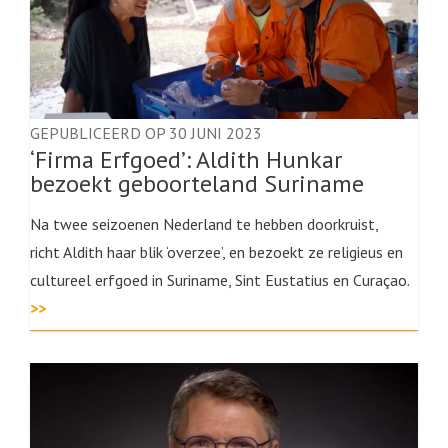
GEPUBLICEERD OP 30 JUNI 2023
‘Firma Erfgoed’: Aldith Hunkar
bezoekt geboorteland Suriname
Na twee seizoenen Nederland te hebben doorkruist,
richt Aldith haar blik ‘overzee’, en bezoekt ze religieus en
cultureel erfgoed in Suriname, Sint Eustatius en Curaçao.
>>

====================

§ Your assignment
Retype every line of text from the entry above exactly, keeping the line breaks, and leave the picture out of your answer.

§ Your response
GEPUBLICEERD OP 30 JUNI 2023
‘Firma Erfgoed’: Aldith Hunkar
bezoekt geboorteland Suriname
Na twee seizoenen Nederland te hebben doorkruist,
richt Aldith haar blik ‘overzee’, en bezoekt ze religieus en
cultureel erfgoed in Suriname, Sint Eustatius en Curaçao.
>>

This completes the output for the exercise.